Wage-averaging applies to commission based compensation

Not only does the California prohibition on wage averaging apply to hourly and piece-rate systems, in late 2012, the U.S. District Court for the Southern District of California held that the prohibition extends to commission-based systems as well.

In Balasanyan v. Nordstrom, Inc., a class of sales person employees challenged defendant Nordstrom’s commission-based compensation plan. Under Nordstrom’s plan, at the end of each pay period, Nordstrom calculated each salesperson’s commissions and compared the commissions to the amount they would have earned had they been working at an hourly rate.

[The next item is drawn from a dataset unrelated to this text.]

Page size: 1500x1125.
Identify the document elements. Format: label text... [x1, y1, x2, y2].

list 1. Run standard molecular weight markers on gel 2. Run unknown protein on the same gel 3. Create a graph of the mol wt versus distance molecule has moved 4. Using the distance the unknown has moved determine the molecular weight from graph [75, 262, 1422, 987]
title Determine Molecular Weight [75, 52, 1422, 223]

If an employee’s commissions equaled or exceeded the hourly rate, Nordstrom paid the commissions. If not, Nordstrom paid the commissions plus the amount necessary to bring the employee to the guaranteed minimum rate for the time the employee spent selling. Although Nordstrom paid its salesperson a separate hourly rate for “non-sell” time (more than 30 minutes of stocking and more than 40 minutes of pre-opening and post-closing time), Nordstrom included 30 minutes of stocking and 40 minutes of pre-opening and post-closing time into each employee’s “selling” time. However, Nordstrom did not separately compensate its salespeople for this time. Thus, the plaintiff-employees alleged that Nordstrom underpaid its salespeople because it did not separately compensate them for 30 minutes of stocking and 40 minutes of pre-opening and post-closing time, and instead included this time in commissions.

Nordstrom argued that its commission system was lawful. According to Nordstrom, the relevant wage order permits employers utilizing a commission-based system to pay its employees commissions for all hours worked, even if some of the work is not directly related to selling. In the alternative, Nordstrom argued that it could pay commission to compensate its salespeople for non-selling time as part of the services provided in connection with sales.

Nordstrom also contended that its employment agreement, which sets forth its compensation plan, should govern.

Agreeing with the plaintiff-employees, the court found that under Armenta, “employees must be directly compensated at least minimum wage for all time spent on activities that do not allow them to directly earn wages.” The court noted that even though Armenta did not specifically discuss commissions, the case applied to Nordstrom’s commission-based system because “Nordstrom’s employees are not being compensated directly for stocking, pre-opening, or post-closing time, during which they usually cannot earn a commission. Thus, Armenta dictates that because the employees are not being compensated for those activities, the compensation plan violates California law. As to Nordstrom’s second argument, the court noted that other cases, including Cardenas, held that activities that are indirectly related to the commission- or piece-rate based work must be separately compensated. Additionally, the court disregarded the fact that the employees had agreed to be compensated in this manner,because “neither employers nor employees ‘may contract away an employee’s right to earn minimum wage for each hour worked.”

After Balasanyan, employers must separately compensate their commission-based employees for all non-selling time, i.e., time not directly related to earning a commission.